> _Dataset entries_
+++++

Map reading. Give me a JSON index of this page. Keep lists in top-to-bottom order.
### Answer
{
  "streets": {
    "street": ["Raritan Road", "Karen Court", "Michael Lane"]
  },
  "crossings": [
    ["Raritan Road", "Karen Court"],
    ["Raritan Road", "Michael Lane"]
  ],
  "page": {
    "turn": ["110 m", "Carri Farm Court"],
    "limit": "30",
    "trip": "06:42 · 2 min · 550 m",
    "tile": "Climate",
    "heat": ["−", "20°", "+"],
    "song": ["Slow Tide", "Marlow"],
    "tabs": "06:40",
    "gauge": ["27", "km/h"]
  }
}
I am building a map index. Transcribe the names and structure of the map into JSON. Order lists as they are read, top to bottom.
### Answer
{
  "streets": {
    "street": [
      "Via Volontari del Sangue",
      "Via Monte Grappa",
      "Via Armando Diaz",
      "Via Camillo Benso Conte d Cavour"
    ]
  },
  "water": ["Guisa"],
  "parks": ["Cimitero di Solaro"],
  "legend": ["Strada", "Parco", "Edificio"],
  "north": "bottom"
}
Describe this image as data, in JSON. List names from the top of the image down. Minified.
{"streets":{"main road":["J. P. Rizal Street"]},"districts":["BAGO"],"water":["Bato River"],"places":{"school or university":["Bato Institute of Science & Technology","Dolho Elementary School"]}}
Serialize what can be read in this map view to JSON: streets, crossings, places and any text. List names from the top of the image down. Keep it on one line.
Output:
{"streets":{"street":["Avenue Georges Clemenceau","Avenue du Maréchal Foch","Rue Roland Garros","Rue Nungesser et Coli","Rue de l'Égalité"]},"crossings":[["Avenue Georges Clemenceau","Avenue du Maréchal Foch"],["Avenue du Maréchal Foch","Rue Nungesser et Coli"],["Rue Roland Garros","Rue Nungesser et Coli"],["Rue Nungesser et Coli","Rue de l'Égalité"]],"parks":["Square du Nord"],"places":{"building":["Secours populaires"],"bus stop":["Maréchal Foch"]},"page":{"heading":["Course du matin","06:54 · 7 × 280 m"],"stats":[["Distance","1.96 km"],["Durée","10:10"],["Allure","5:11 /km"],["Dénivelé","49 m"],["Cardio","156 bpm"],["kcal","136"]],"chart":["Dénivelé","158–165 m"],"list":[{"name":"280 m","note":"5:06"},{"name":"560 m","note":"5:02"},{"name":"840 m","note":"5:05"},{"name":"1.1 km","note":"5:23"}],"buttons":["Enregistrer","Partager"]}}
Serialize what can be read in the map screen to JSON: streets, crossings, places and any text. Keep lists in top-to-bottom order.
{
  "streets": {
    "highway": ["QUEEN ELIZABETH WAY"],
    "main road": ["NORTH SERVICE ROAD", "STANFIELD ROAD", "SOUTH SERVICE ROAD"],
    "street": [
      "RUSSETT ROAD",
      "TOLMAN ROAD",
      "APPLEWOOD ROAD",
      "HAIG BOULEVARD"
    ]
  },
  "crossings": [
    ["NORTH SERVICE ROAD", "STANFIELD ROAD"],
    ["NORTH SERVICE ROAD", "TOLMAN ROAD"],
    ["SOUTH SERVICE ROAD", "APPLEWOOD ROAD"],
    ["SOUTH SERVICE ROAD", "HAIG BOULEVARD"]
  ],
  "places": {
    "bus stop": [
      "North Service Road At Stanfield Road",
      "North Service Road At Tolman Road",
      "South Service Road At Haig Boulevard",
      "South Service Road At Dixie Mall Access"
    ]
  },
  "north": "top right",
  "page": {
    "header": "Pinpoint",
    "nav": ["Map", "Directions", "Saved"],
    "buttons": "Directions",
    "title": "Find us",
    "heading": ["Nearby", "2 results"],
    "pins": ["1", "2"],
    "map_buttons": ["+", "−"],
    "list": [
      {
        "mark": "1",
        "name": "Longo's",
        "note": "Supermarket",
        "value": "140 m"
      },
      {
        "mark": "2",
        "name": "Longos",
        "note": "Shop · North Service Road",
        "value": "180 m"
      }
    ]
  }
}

+++++

> _Requirement_
Extract exactly and only the lines above from the line containing "I am building" through the line containing "Serialize what can be read in this", both end lines included.

> _Reply_
I am building a map index. Transcribe the names and structure of the map into JSON. Order lists as they are read, top to bottom.
### Answer
{
  "streets": {
    "street": [
      "Via Volontari del Sangue",
      "Via Monte Grappa",
      "Via Armando Diaz",
      "Via Camillo Benso Conte d Cavour"
    ]
  },
  "water": ["Guisa"],
  "parks": ["Cimitero di Solaro"],
  "legend": ["Strada", "Parco", "Edificio"],
  "north": "bottom"
}
Describe this image as data, in JSON. List names from the top of the image down. Minified.
{"streets":{"main road":["J. P. Rizal Street"]},"districts":["BAGO"],"water":["Bato River"],"places":{"school or university":["Bato Institute of Science & Technology","Dolho Elementary School"]}}
Serialize what can be read in this map view to JSON: streets, crossings, places and any text. List names from the top of the image down. Keep it on one line.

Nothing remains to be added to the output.